— Пожар начался от вашей мастерской, где делались… шкатулки. От взрыва. Взорвался гремучий студень.
Пальцы Соколовского застыли на галстуке. Несколько секунд он так и стоял, неподвижно, как окаменелый. Повернувшись к Богушевичу, застыла на месте и Нонна, вперив в него синие встревоженные глаза.
А Богушевич и ещё больше ошарашил их. Достал из портфеля тетрадь с химическими записями, книгу по химии, положил на стол.
— Взял у вас в комнате. Пропорции динамита тут записаны точно.
Соколовский раскрыл тетрадь, ответил сдержанно, с дрогнувшей улыбкой:
— Это не доказательство. Просто я интересуюсь химией.
— Не доказательство? Ну, так их найдут жандармы, которые сейчас в Корольцах. За вами приехали. Вчера. Ждали, когда вернётесь. А я сюда поспешил. Чтобы предупредить вас. — Последние слова он проговорил тихо, участливо. Сел на кушетку, жестом руки пригласил сесть и Соколовского. Тот присел. — В Корольцы приехали ротмистр Бываленко и незнакомый в гражданском платье, назвался Брантом, — рассказывал Богушевич. — Думаю, что они все ваше жильё уже обшарили.
Глаза Соколовского застыли, погасли, губы побелели.
— Вам, Сергей Миронович, нужно спасаться.
— Выследили, — сказал Соколовский с жёсткой усмешкой и стукнул себя кулаком по колену. — Вынюхали.
— Вы — Силаев? — спросил Богушевич. — Которого ищут? Бывший корнет, служили в Вильне?
— Силаев, — спокойно ответил тот, — и мы с вами, Франц Казимирович, уже встречались.
— Да, встречались.
— В Вильне, у пана Шней-Потоцкого, у которого была красавица-дочь Ванда.
— Была такая.
— И в Августовских лесах, недалеко от Сувалок. Цыганский табор помните?
— Не забыл. И благодарен вам, Сергей Миронович.
— Из тех, влюблённых в Ванду, запали в память вы и Зигмунд Минейка.
— На каторге был Зигмунд. — Богушевич встал, встал и Соколовский. Стояли, глядели друг другу в глаза, словно проверяли, не ошиблись ли они, было ли все это на самом деле.
Глубокая тишина, воцарившаяся в доме, придавила их троих такой тяжестью, что они даже ссутулились, точно и правда им лёг на плечи реальный груз. Богушевича охватили воспоминания, словно молнией осветившие то далёкое, трагичное время, разбередили сердце. Его сковало оцепенение, связало все тело. Пережитое, вспомнившееся теперь, все вытеснило, изгнало из души, осталась одна пустая оболочка, как остаётся пустая куколка, когда из неё выведется гусеница.

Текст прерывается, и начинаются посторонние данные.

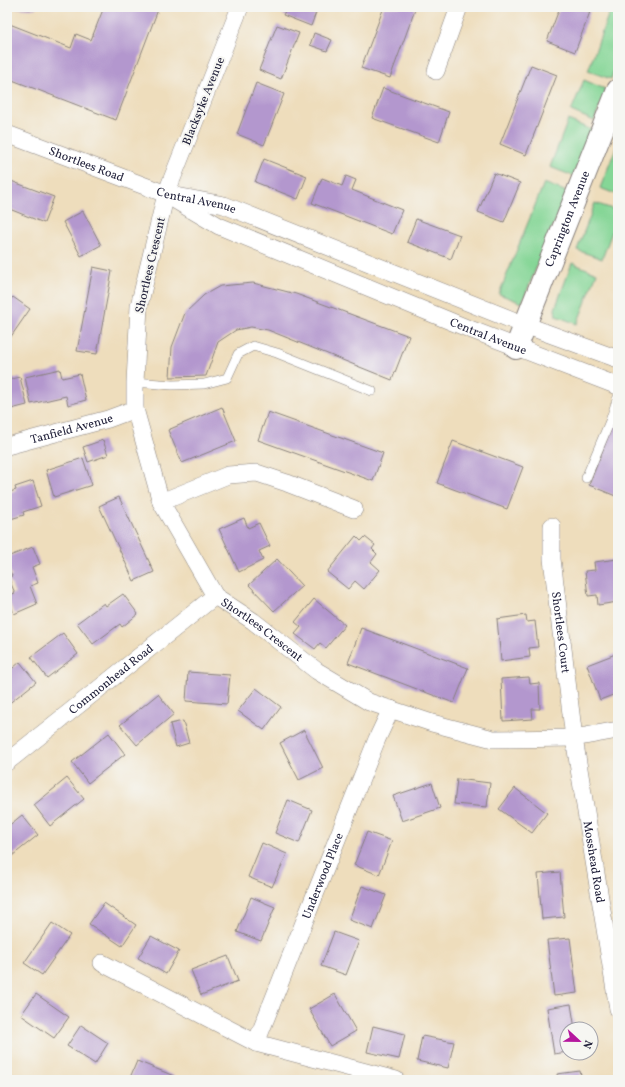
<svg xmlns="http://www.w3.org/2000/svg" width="625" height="1087" font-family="Vollkorn,serif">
<rect width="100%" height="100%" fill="#f6f6f2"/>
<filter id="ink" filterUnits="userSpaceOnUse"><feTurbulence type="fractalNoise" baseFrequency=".025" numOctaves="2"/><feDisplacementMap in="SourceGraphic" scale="8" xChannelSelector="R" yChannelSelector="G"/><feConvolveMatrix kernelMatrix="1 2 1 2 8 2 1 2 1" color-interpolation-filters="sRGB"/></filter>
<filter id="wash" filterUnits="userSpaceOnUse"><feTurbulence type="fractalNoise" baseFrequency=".012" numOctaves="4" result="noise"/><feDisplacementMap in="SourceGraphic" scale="16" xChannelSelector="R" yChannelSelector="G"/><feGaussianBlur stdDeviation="0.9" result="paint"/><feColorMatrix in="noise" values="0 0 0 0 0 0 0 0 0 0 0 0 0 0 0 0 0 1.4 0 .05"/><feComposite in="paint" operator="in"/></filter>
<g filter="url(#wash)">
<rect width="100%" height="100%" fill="#eeddbc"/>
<!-- green -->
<g fill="#85d696" stroke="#547c68">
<polygon points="611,7 618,7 618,60 611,79 588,71"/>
<polygon points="584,80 605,89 605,94 594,121 571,111"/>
<polygon points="568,120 592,130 573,176 550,167"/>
<polygon points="618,143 618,195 600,188"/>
<polygon points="544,183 567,192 522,303 499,294"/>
<polygon points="595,203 618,211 618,216 602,259 577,250"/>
<polygon points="572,263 597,273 577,324 556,316 555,309"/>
</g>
<g id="blocks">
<!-- building -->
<g fill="#b397ce">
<polygon points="16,7 36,7 36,8 30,9 16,8"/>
<polygon points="104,7 159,7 116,120 7,78 7,23 71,48 76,34 91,40"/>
<polygon points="287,7 318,7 311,26 283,15"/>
<polygon points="384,7 416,7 390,78 361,68"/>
<polygon points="560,7 577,7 590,12 575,52 547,41"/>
<polygon points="277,25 299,33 281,79 259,70"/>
<polygon points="314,33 332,40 327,51 310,45"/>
<polygon points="531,65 557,75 526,155 500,144"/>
<polygon points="256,83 284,94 264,145 237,134"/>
<polygon points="383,88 449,112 439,142 372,118"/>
<polygon points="264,159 307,176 298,199 255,182"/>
<polygon points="494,173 520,183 504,222 478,212"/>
<polygon points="346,176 356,180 352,190 402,210 392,234 312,203 322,178 342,186"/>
<polygon points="11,181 54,197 44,223 7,208 7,191"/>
<polygon points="83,211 101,245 81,256 63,222"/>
<polygon points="416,219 460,235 451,259 407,242"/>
<polygon points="93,267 112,271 97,354 77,351"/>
<polygon points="253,283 296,294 409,336 392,380 268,330 251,327 236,330 218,342 206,376 170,377 172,347 185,313 204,295 220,286"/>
<polygon points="13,297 30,309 10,338 7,336 7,299 9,301"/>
<polygon points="60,369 62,378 80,374 86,400 68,405 66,396 31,404 25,377"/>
<polygon points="20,377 27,405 7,410 7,380"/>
<polygon points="222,407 236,441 182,463 168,430"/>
<polygon points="268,412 383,453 373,481 258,440"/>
<polygon points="618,420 618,497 589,485 614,422"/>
<polygon points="103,440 108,455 88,462 83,447"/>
<polygon points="453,441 523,467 507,509 437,483"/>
<polygon points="83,458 92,485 54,497 46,470"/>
<polygon points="33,481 41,506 23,512 24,515 7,520 7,493 16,490 15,487"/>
<polygon points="119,497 154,572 134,581 99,506"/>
<polygon points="244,518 248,528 259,523 270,546 259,551 263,560 239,572 219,529"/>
<polygon points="356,536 361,541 365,537 375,545 372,549 377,554 371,562 380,570 364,589 355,581 348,589 327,572"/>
<polygon points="33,547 40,564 32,567 38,583 30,586 37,604 14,614 7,596 15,593 8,577 12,576 7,564 7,557"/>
<polygon points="277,559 302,586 274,611 249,585"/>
<polygon points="618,559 618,602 598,605 597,595 588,596 585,571 595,570 594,562"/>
<polygon points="123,594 138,614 122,627 120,624 93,644 77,623 104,603 106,606"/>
<polygon points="314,599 345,625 326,648 320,643 315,649 295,634 301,627 295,622"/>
<polygon points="526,615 527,622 535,621 538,647 529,648 530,657 501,661 497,619"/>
<polygon points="361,628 468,668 454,703 348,663"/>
<polygon points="63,633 78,654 47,678 31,657"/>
<polygon points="618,653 618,693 600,700 587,665"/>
<polygon points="20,662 36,682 7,705 7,673"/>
<polygon points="188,672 230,675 227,704 186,701"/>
<polygon points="529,677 530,684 539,683 540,709 532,709 533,719 503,721 501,679"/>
<polygon points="256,688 281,707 264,730 238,711"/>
<polygon points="158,694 174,714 137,745 120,725"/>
<polygon points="183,721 189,743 176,747 170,724"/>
<polygon points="304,730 323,768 299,780 280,743"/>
<polygon points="109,733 125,754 88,783 72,762"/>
<polygon points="67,778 84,799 50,826 34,805"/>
<polygon points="457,779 490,783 487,807 454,804"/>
<polygon points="432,783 440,808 402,821 393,796"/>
<polygon points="515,788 547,813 532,833 499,809"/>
<polygon points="288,800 312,810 299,843 275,833"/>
<polygon points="22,815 38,835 7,860 7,827"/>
<polygon points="367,832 392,841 379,875 354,865"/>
<polygon points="262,843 287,854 272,887 248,877"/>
<polygon points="560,872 564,917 542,919 538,874"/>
<polygon points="362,886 386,895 373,929 349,920"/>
<polygon points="251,897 275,907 261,941 237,932"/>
<polygon points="104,903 136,925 122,946 89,924"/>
<polygon points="52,923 70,935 42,975 24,963"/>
<polygon points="334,932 359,941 346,975 321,966"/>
<polygon points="151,936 179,951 166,974 138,958"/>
<polygon points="570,938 577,993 554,996 547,940"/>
<polygon points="228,956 238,981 201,995 191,970"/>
<polygon points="36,994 69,1017 54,1038 21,1015"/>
<polygon points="335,994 356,1031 330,1046 309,1009"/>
<polygon points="571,1004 575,1029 567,1029 567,1052 554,1054 547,1008"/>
<polygon points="81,1025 108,1043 95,1064 67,1046"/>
<polygon points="373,1026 405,1034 399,1059 367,1052"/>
<polygon points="422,1036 454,1042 448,1068 417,1061"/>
<polygon points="137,1061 174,1076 173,1080 129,1080"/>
<polygon points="580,1071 582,1080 558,1080 557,1074"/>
</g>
</g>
</g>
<g filter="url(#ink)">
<use href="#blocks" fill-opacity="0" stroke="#88807c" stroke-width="1"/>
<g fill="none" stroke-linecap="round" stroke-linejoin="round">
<defs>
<g id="lane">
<polyline points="135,382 172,385 204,384 227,378 238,354 253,346 277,353 372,391"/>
<polyline points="586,478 610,421 618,397"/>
</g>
<g id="street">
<path id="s1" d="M 240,7 L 166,194 L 139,306 L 135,382 L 135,409 L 161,502 L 215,596 L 253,621 L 317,671 L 369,702 L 432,723 L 493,739 L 574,738 L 618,730"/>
<polyline points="436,71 459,7"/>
<path id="s2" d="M 7,134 L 166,194 L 224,205 L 525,325 L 618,359"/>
<path id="s3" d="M 175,200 L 219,226 L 467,328 L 618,386"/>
<path id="s4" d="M 7,446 L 108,419 L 135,409"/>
<polyline points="161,502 228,475 257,473 287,483 354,509"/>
<path id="s5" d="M 552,526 L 552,559 L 574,738 L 618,1009"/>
<path id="s6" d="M 7,762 L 215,596"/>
<polyline points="102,963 256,1043 396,1080"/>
<path id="s7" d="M 256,1043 L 377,739 L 391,709"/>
</g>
<g id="secondary">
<path id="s8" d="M 516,348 L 618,90"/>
</g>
</defs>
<!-- lane casing -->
<use href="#lane" stroke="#88807c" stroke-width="10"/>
<!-- street casing -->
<use href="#street" stroke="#88807c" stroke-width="18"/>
<!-- secondary casing -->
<use href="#secondary" stroke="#88807c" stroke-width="24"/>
<!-- lane -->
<use href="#lane" stroke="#fff" stroke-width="9"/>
<!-- street -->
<use href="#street" stroke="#fff" stroke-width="17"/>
<!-- secondary -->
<use href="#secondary" stroke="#fff" stroke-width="22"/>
</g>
</g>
<g text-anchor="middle" stroke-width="4" stroke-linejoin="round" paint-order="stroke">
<!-- street labels -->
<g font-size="12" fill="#22223b" stroke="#f6f6f2">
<text transform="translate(203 101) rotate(-68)" y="4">Blacksyke Avenue</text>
<text dy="4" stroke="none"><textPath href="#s2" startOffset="85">Shortlees Road</textPath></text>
<text dy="4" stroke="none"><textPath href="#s2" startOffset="201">Central Avenue</textPath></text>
<text dy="4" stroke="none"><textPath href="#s8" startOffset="139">Caprington Avenue</textPath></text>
<text transform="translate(150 265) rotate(-77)" y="4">Shortlees Crescent</text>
<text dy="4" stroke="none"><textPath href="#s3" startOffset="342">Central Avenue</textPath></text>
<text dy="4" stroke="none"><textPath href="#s4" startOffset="67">Tanfield Avenue</textPath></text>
<text dy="4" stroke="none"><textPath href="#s1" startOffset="682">Shortlees Crescent</textPath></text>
<text dy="4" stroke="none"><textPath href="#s5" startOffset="107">Shortlees Court</textPath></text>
<text dy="4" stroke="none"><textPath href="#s6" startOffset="133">Commonhead Road</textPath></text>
<text dy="4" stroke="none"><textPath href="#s5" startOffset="339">Mosshead Road</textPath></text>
<text dy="4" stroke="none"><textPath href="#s7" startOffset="180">Underwood Place</textPath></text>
</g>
</g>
<!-- margin -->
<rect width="625" height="1087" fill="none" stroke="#f6f6f2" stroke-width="24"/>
<!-- north arrow -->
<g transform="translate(579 1041) rotate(112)"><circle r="19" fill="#f6f6f2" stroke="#a1a1a9"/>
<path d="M0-3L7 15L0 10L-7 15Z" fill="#b5179e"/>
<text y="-6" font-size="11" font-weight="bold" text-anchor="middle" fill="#22223b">N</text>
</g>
</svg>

Вспомнилось все подробно и ясно, и вместе с воспоминаниями вернулись былые чувства — боль, страх смерти и отчаяние… За одну минуту то далёкое прошлое промелькнуло у него в голове.
ГЛАВА ДВАДЦАТЬ ВТОРАЯ
Только заволокло солнце тучей, как поднялся ветер и погнал по воде мелкую рябь. Затон возле мельницы из синего сразу стал серым, гладь его, только что блестевшая, как первый ледок, подёрнулась морщинами. Утки спешили к берегу, наверно, почувствовали приближение грозы. Они плыли, подскакивая вверх, точно натыкались грудью на волны, как на что-то твёрдое. Мельница молчала, лопасти стояли сухие, неподвижные, вода шла в поднятый свободный шлюз, тихо шумела — не надо было крутить жернова. К затону, образованному плотиной, перекрывшей речку, подступал лес. На той стороне реки стоял хутор, ему и принадлежала мельница.
Отряд повстанцев, в котором был Богушевич, разместился в этом лесу на берегу затона. Из тех девяноста человек, что были в отряде неделю назад, осталось двадцать шесть. За несколько последних дней отряд потерял в боях убитыми и ранеными — их оставляли в крестьянских хатах, на хуторах и в лесных сторожках — двенадцать человек. Большинство же повстанцев рассеялось, разошлось по домам. Те, что остались, пришли сюда с надеждой встретиться с отрядом Ковальского, в котором, по слухам, больше сотни бойцов, и все вооружены. Пробирались лесной чащобой, обходя засады и посты, даже в деревни не заходили.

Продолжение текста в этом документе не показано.